Competitive Edge Ouster operates in a fiercely competitive lidar market, facing many rivals targeting automotive, industrial, robotics, and infrastructure uses. Its main edge is a digital lidar architecture that aims to be simpler, cheaper, and more scalable than traditional analog systems. The company also stands out by spreading its bets across several industries rather than relying only on self-driving cars. Its growing software layer, including traffic and perception platforms, helps deepen relationships with customers and may create recurring, higher-margin revenue. Partnerships with large technology players and wins in defense and smart infrastructure lend credibility. At the same time, the market remains crowded, pricing pressure is real, and no single company yet has a clearly unassailable position, so Ouster’s moat is promising but still being tested.


Innovation and R&D

Innovation and R&D Innovation is at the core of Ouster’s story. Its digital lidar design, custom chips, and solid-state technology are all focused on making sensors more compact, more capable, and cheaper to manufacture at scale. The acquisition of Sense Photonics greatly expanded its patent portfolio and deepened its bench in automotive-grade solid-state lidar. On top of hardware, Ouster is investing heavily in software platforms such as Gemini and BlueCity, turning raw lidar data into usable insights for traffic management, robotics, and other applications. The next-generation Chronos and L4 chips are key milestones; if successfully launched and adopted, they could unlock higher-performance products and a much larger market, especially in vehicles. These efforts are R&D-heavy and carry execution risk, but they are also the main driver of the company’s long-term potential.


Summary

Ouster is a small but growing lidar company that has steadily increased revenue while remaining deeply loss-making, typical of an early-stage, hardware-plus-software technology business.
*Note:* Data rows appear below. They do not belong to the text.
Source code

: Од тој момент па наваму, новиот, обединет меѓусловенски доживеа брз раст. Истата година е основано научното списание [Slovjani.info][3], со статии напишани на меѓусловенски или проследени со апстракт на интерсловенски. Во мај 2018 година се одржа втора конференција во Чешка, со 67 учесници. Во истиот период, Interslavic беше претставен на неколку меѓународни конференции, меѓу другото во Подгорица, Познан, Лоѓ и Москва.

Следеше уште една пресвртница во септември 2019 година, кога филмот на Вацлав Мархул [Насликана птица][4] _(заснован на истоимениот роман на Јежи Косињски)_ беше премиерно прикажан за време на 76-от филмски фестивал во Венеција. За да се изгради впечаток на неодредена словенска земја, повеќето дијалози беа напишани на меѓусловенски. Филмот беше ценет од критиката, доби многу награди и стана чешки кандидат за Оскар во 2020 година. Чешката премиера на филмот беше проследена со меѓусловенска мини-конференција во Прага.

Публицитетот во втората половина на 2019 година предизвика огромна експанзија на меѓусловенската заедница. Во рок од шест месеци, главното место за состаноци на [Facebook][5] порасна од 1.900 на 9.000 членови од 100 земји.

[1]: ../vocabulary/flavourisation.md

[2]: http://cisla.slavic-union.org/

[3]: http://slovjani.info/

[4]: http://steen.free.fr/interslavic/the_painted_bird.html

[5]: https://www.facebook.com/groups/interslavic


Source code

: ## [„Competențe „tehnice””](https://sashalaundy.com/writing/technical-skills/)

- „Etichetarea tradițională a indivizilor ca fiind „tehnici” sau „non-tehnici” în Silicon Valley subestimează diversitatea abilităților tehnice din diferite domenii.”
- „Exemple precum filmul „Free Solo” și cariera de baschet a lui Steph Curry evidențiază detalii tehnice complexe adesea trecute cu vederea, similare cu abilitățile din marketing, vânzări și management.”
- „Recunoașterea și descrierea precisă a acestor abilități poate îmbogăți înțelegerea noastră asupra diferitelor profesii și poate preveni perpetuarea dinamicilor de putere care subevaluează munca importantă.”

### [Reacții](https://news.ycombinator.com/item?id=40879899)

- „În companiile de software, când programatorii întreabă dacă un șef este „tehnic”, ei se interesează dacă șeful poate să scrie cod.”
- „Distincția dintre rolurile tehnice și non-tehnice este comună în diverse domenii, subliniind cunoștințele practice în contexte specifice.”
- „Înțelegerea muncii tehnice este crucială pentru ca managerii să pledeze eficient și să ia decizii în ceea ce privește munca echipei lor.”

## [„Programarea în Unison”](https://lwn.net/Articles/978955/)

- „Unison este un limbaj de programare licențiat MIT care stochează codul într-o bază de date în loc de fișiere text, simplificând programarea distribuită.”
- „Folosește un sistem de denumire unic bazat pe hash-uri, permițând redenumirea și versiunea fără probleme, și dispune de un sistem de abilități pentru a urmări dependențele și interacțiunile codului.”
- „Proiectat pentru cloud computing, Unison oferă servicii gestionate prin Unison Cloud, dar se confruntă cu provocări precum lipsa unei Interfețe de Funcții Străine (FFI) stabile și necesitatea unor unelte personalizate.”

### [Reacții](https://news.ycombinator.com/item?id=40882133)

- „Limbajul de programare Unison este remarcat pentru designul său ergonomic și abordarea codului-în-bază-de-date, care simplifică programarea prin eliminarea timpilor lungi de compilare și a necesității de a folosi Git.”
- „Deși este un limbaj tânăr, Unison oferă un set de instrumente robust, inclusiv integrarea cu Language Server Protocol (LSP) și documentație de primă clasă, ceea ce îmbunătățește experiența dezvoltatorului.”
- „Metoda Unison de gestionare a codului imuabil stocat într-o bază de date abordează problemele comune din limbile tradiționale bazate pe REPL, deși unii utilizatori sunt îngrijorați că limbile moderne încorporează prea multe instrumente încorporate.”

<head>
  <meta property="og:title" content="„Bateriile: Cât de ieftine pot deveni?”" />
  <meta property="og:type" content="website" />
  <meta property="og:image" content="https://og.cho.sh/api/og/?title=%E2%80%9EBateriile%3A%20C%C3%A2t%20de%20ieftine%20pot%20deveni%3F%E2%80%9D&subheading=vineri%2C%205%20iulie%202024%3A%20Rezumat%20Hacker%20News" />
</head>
Its balance sheet and cash flows show ongoing cash burn but not excessive leverage, implying room to keep investing, though likely with continued need for careful capital management. Competitively, Ouster leans on its digital architecture, diversified end markets, and integrated software offerings to stand out in a crowded field. The real value proposition lies in its innovation pipeline: custom chips, solid-state sensors, and SaaS-like software platforms designed to move lidar from niche deployments toward mainstream use. The main questions going forward are whether the company can secure large, stable customers—especially in automotive and infrastructure—while tightening costs enough to bring losses down as the technology and markets mature.